Le doute

Lucie était en ville pour récupérer un toner d’encre jaune. La bonne volonté de son imprimante s’était figée la veille. Elle devait ramener une offrande pour contenter sa divinité contrariée.

En remontant les rues du centre, sur un passage piéton, elle croisa un homme qui lui dit bonjour avec enthousiasme comme s’il la reconnaissait. Elle lui répondit de la même manière, amusée de cette méprise, et traversa le petit pont pour s’enfoncer vers le quartier pavé.

En approchant de l’église dont les portes étaient grand ouvert sur la rue ce jour-là bien qu’il n’y eût pas de cérémonie, elle dépassa un homme qui avançait laborieusement en s’appuyant de tout son poids sur sa canne. Avancer sur les pavés était une épreuve et elle compatissait.

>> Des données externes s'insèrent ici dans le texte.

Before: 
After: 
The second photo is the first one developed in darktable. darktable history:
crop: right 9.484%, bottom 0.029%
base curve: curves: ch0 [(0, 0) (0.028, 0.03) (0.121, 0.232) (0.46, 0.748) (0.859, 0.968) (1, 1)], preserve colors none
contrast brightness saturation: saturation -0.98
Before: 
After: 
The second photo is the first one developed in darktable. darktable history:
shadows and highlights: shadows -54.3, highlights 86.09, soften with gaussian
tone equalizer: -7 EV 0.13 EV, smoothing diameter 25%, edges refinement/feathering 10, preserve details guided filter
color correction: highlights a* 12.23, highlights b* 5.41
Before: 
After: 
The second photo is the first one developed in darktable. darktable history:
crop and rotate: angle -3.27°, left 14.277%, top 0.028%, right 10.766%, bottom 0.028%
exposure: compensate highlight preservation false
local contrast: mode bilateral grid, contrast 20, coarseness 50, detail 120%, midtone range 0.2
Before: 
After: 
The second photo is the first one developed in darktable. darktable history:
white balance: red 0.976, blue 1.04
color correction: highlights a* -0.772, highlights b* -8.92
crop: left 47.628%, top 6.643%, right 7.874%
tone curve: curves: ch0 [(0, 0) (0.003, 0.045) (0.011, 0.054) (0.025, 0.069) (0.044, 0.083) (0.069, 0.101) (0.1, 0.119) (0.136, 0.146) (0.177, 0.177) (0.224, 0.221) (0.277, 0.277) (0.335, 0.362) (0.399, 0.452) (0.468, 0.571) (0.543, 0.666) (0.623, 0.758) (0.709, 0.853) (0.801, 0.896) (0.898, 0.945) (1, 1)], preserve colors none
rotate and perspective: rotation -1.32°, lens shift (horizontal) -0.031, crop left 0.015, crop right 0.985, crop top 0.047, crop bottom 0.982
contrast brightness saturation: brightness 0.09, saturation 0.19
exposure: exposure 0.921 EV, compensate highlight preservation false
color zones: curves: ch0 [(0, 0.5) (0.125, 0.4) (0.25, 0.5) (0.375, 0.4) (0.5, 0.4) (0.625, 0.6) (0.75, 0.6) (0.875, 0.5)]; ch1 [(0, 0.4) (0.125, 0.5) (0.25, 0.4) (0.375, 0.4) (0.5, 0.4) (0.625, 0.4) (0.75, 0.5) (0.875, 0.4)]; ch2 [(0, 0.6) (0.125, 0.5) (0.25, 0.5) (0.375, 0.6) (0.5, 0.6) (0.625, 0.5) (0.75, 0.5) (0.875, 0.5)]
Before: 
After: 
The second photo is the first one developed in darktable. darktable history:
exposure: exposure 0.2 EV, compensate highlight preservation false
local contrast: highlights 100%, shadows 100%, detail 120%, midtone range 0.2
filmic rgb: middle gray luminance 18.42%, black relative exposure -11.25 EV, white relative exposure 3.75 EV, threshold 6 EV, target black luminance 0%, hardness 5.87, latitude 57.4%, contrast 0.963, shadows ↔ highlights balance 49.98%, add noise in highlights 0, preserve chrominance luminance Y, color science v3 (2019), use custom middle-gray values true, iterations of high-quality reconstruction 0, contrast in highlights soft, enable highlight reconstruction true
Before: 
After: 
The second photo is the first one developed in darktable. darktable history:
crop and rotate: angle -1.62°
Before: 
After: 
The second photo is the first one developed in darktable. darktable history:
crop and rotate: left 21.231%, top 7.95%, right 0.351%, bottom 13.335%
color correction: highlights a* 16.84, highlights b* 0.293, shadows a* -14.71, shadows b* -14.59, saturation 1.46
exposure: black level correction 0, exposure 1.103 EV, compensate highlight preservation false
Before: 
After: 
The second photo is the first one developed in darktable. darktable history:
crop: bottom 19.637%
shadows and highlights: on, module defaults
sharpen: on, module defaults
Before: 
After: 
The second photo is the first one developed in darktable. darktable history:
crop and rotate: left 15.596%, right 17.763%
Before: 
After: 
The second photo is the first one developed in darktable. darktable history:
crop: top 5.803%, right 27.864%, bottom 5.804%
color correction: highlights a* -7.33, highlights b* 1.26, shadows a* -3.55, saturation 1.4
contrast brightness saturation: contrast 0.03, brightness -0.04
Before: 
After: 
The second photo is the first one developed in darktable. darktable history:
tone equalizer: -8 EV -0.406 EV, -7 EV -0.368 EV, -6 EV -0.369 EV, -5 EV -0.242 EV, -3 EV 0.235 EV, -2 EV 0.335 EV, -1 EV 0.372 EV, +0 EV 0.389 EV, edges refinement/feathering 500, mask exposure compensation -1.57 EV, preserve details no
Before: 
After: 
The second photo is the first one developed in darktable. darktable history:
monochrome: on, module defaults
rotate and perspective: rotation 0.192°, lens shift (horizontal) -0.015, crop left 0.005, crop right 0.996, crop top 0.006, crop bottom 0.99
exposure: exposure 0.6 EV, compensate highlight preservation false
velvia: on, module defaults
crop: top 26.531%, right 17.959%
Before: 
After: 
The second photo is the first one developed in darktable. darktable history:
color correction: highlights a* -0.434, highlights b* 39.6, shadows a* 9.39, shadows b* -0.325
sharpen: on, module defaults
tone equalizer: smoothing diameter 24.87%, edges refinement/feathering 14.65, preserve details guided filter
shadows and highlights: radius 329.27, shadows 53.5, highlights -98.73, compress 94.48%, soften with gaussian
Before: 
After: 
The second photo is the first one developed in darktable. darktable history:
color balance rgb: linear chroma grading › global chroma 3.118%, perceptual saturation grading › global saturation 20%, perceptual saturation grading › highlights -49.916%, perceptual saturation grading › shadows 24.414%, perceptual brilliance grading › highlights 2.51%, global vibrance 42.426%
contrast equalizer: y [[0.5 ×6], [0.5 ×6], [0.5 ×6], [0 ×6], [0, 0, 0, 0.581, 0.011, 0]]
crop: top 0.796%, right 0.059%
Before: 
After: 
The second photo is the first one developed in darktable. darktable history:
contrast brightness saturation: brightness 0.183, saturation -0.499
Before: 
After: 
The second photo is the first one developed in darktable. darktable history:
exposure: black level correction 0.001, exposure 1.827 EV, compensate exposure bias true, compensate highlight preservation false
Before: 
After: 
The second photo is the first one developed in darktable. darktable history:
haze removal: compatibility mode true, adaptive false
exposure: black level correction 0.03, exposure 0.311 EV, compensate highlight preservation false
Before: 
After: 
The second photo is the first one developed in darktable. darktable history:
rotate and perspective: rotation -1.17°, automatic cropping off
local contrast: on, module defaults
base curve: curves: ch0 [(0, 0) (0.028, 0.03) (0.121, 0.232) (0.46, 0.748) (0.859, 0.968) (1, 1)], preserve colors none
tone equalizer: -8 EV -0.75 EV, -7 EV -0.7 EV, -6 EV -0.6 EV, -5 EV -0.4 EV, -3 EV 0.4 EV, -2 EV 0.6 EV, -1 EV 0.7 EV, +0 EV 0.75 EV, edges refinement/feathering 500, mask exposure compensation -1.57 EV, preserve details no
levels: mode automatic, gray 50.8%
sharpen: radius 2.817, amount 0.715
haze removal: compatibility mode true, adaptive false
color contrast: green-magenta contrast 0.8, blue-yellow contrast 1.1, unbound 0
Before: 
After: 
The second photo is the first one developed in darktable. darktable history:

Au moment où son visage fut à sa hauteur, l’homme lui dit bonjour comme si lui aussi la connaissait. Il avait la cinquantaine et la peau noire. De cet âge, elle n’en connaissait pas tant que ça… Non, celui-là non plus, elle ne le connaissait pas. Pas du tout. Elle en était sûre.

Une impression de bizarrerie l’envahit pourtant. Deux fois ? C’était drôle en soi. Elle sentit la chaleur du soleil venir la réchauffer aussi. Ça lui fit plaisir en somme.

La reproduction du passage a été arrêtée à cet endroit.